The long-awaited peace between the Colombian government and FARC rebels has led to an unprecedented boom in the cocaine industry, the Washington Post reports.

Incentives from the government to switch to legal crops have fallen short of achieving their intended effect, as farmers in Columbia’s rural areas are actually planting more coca crop in order to gain government investment and resources in their communities.

What’s more, FARC’s demobilization has removed Columbia’s military from the equation. Where once the military directly engaged FARC and its drug trade, which fueled their insurgency in part, now the fight is an economic and sociological one.

The net effect is booming cocaine production, up to 710 metric tons last year from just 235 metric tons in 2013. There is so much coca being grown in Columbia that the supply is in many cases exceeding demand, with plants left to wither and die in fields as farmers attempt to keep up.
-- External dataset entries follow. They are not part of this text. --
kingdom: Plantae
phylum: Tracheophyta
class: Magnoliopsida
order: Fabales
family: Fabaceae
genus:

Previous strategies of spraying coca fields with herbicide were subsidized by the U.S., who still would like to see the strategy expanded. The U.S. and the Columbian governments have worked closely over the last 17 years, with the U.S. providing over $10 billion to help dismantle the FARC and counter the drug trade through “Plan Columbia.” Additional American military assets and targeting technology likely helped tip the war in Columbia’s favor, leading to the historic peace deal signed last November between the government and the FARC.

But in addition to the monetary incentives to plant coca in the post-FARC Columbia, the demand for cocaine among U.S. drug users is skyrocketing, further incentivizing the drug economy in Columbia and Mexico, where powerful cartels work to push drugs to the enormous U.S. market, which remains the largest in the world.

Cocaine use is up for Americans, at its highest levels in over a decade. The rise is partly due to young Americans being more willing to use the drug; there were nearly 1 million new users of cocaine in 2015, a 61% increase in just two years from 2013. Many experts believe the rise is related to an unusual inversion of standard economic principles; skyrocketing demand is a result of the increase in supply and availability. Despite some attention on the American opioid epidemic, specifically in poor communities, the rise in cocaine use in the U.S. has largely been minimized.